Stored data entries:
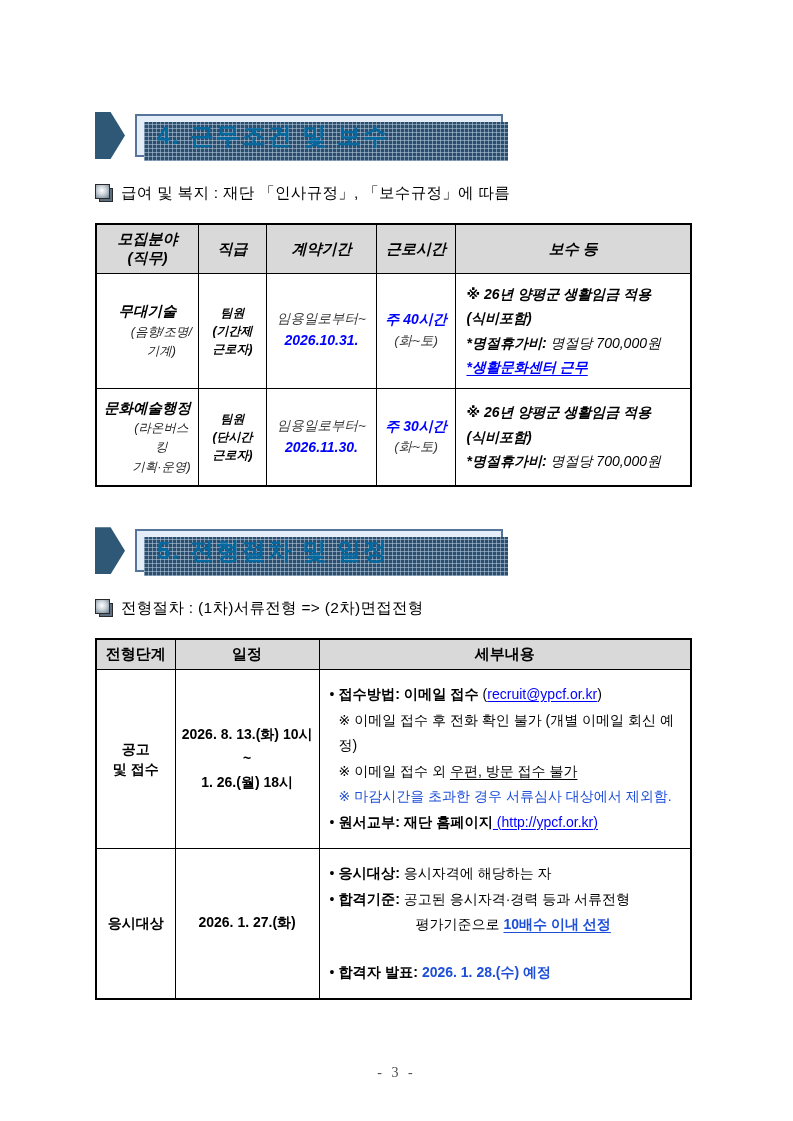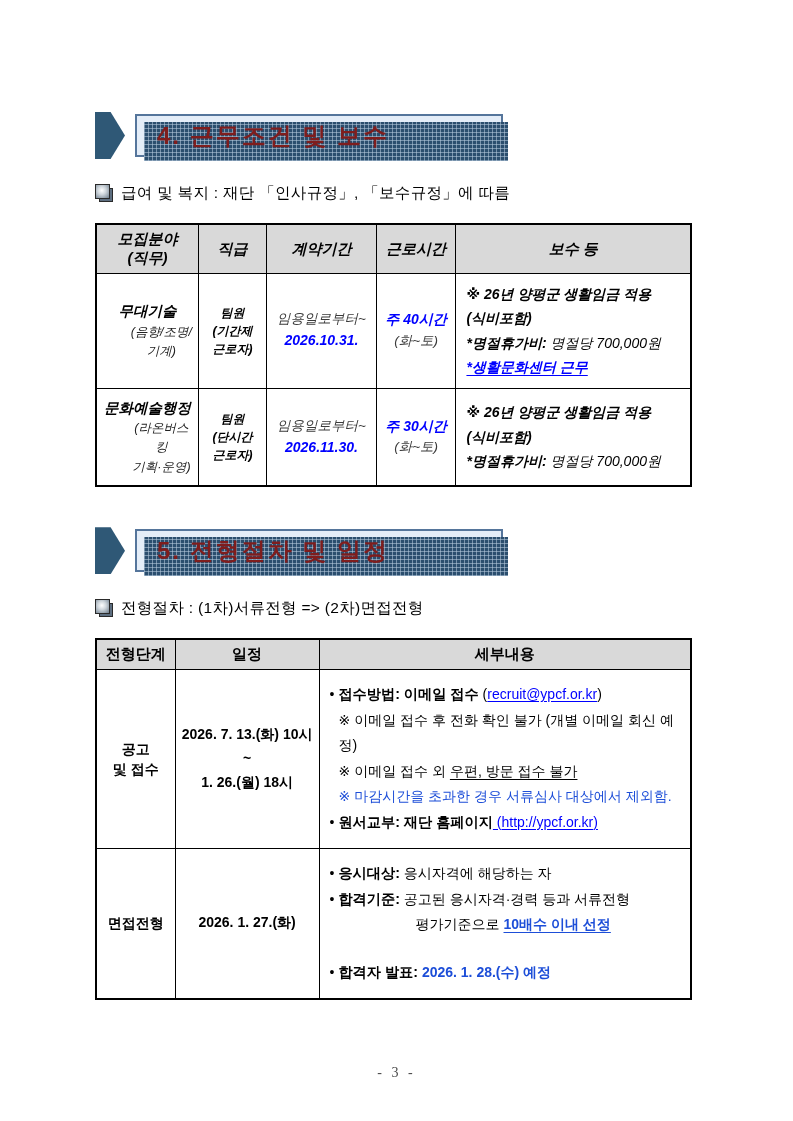--- a/index.html
+++ b/index.html
@@ -32,7 +32,7 @@
       repeating-linear-gradient(0deg, rgba(185,205,224,.55) 0 1px, transparent 1px 4px),
       repeating-linear-gradient(90deg, rgba(185,205,224,.55) 0 1px, transparent 1px 4px);
   }
-  .hdr-title { font-size:24px; font-weight:bold; color:#7f1d1d; letter-spacing:2px; }
+  .hdr-title { font-size:24px; font-weight:bold; color:#0369a1; letter-spacing:2px; }
 
   
   .sq-icon { position:relative; display:inline-block; width:17px; height:16px; margin-right:9px; flex:0 0 auto; top:1px; }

● Task goal:
Output all the records above again exactly, with the pictures dropped.

● Response:
--- a/index.html
+++ b/index.html
@@ -32,7 +32,7 @@
       repeating-linear-gradient(0deg, rgba(185,205,224,.55) 0 1px, transparent 1px 4px),
       repeating-linear-gradient(90deg, rgba(185,205,224,.55) 0 1px, transparent 1px 4px);
   }
-  .hdr-title { font-size:24px; font-weight:bold; color:#7f1d1d; letter-spacing:2px; }
+  .hdr-title { font-size:24px; font-weight:bold; color:#0369a1; letter-spacing:2px; }
 
   
   .sq-icon { position:relative; display:inline-block; width:17px; height:16px; margin-right:9px; flex:0 0 auto; top:1px; }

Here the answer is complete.